Selain mimbar, mustoqo Masjid juga tidak kalah aneh sejarahnya. Mustoqo yang terbuat dari kayu itu, mendadak hilang dari atas Masjid dan ditemukan di Makam Dusun Paloh, Desa Tasikharjo, Kecamatan Kaliori. Mustoqo diambil lagi, tapi tidak dipakai. Mustoqo disimpan di atas langit-langit Masjid.
“Ternyata mustoqonya itu nancep di makam Paloh, nggak ada yang tahu bagaimana ceritanya. Ada orang pernah ngarit nyari rumput, sabitnya ditatapke mustoqo itu. Pulang sampai rumah, orangnya sakit kok. Meski mustoqo nggak dipakai, tapi benda bersejarah tersebut masih kami simpan, “ bebernya.
Keunikan lain, lokasi Makam Syekh Mimbar Asrori di belakang Masjid Al-Mimbar sering didatangi peziarah yang menggelar syukuran. Mereka beralasan ketika hajatnya qabul, menunaikan nadzar di Makam Syekh Mimbar Asrori. Sejak zaman ia masih kecil sudah ada seperti itu dan terus bertahan sampai saat ini. Menurutnya, lebih sebagai tradisi. Sedangkan soal keyakinan, semua datangnya tetap dari Allah SWT.
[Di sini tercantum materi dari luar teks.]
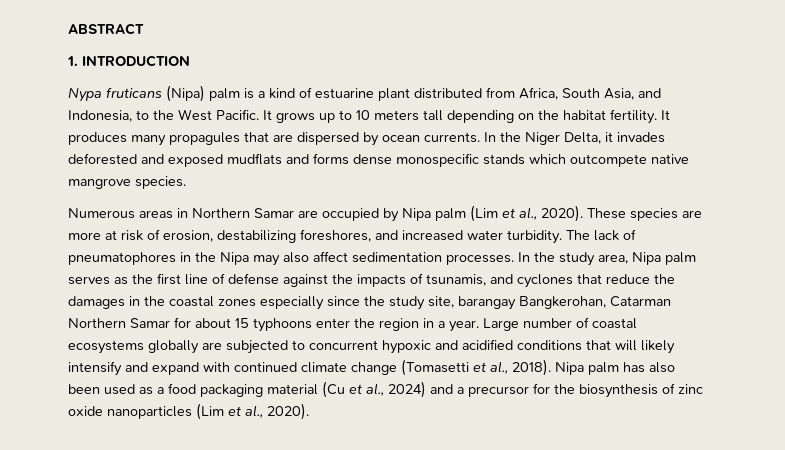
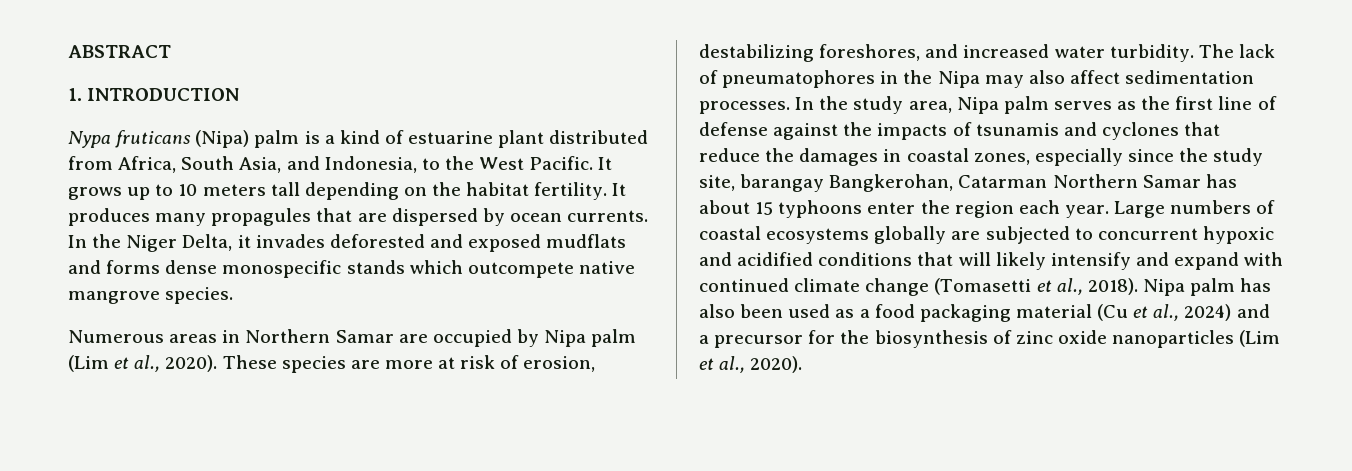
[426,274,486,286] tsunamis, -> [975,123,1059,136] tsunamis
[144,296,256,307] the coastal zones -> [906,148,1030,165] coastal zones,
[174,317,191,328] for -> [1205,174,1237,188] has
[423,318,445,328] in a -> [1018,200,1060,214] each
[523,318,572,328] number -> [1170,200,1252,214] numbers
“Misalnya sempat lama sakit dan sembuh atau anak lulus ujian, kebetulan gangsar rezekinya, bawa ayam ingkung ke situ. Yang berkaitan dengan nadzar pokoknya, jadi sering sekali. Nggak orang sini saja, orang luar kampung juga banyak. Terutama tiap malam Jum’at, “ pungkas Hari. (Musyafa Musa).